"""
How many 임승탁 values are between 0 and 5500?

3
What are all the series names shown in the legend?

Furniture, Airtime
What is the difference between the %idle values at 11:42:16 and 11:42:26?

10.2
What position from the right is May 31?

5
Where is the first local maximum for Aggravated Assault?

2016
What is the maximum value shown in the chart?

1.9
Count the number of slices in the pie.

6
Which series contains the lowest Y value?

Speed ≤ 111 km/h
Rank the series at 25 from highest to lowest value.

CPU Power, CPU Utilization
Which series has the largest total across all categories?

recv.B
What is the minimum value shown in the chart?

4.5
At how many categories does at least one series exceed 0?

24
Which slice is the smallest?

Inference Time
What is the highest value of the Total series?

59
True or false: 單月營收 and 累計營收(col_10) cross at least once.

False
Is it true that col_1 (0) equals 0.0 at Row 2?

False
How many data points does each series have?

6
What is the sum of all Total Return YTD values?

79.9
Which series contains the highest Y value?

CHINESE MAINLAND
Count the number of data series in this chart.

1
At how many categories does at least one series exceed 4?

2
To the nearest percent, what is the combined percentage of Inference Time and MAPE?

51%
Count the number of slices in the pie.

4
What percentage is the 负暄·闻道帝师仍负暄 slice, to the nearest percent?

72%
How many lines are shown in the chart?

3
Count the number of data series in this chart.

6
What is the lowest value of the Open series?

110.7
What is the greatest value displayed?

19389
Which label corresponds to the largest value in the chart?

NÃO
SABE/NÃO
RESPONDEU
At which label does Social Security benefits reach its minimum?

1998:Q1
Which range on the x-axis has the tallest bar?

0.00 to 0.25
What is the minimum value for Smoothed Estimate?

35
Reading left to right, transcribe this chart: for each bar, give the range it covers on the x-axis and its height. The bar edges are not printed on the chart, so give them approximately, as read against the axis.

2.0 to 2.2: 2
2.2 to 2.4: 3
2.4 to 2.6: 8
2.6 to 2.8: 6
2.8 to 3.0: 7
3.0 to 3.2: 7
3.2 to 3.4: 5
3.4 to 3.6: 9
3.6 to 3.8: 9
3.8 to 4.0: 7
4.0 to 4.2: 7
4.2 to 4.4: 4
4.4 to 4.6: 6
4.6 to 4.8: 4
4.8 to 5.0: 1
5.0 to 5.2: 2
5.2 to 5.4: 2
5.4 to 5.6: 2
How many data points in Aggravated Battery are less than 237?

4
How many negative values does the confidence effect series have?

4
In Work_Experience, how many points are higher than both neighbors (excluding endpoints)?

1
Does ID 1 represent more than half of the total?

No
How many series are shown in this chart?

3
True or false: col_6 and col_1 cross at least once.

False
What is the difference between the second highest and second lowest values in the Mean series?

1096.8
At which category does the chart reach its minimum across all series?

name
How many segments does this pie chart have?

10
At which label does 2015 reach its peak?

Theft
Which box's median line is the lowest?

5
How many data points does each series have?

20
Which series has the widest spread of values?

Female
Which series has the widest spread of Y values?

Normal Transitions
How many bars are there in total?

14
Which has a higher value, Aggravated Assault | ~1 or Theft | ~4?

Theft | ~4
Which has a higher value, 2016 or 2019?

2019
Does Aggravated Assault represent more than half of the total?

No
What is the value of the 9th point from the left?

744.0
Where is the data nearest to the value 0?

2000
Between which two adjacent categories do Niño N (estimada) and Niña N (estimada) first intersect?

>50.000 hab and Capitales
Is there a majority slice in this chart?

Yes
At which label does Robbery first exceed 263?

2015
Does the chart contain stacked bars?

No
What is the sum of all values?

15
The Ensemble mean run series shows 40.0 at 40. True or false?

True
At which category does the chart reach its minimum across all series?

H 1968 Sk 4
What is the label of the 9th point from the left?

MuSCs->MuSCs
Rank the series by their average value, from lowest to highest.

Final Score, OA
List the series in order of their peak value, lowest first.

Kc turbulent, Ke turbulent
"""
=== Action item ===
Find every line in the listing that contains the string "label", and copy each of those lines. Case counts.

=== Output of the task ===
Which label corresponds to the largest value in the chart?
At which label does Social Security benefits reach its minimum?
At which label does 2015 reach its peak?
At which label does Robbery first exceed 263?
What is the label of the 9th point from the left?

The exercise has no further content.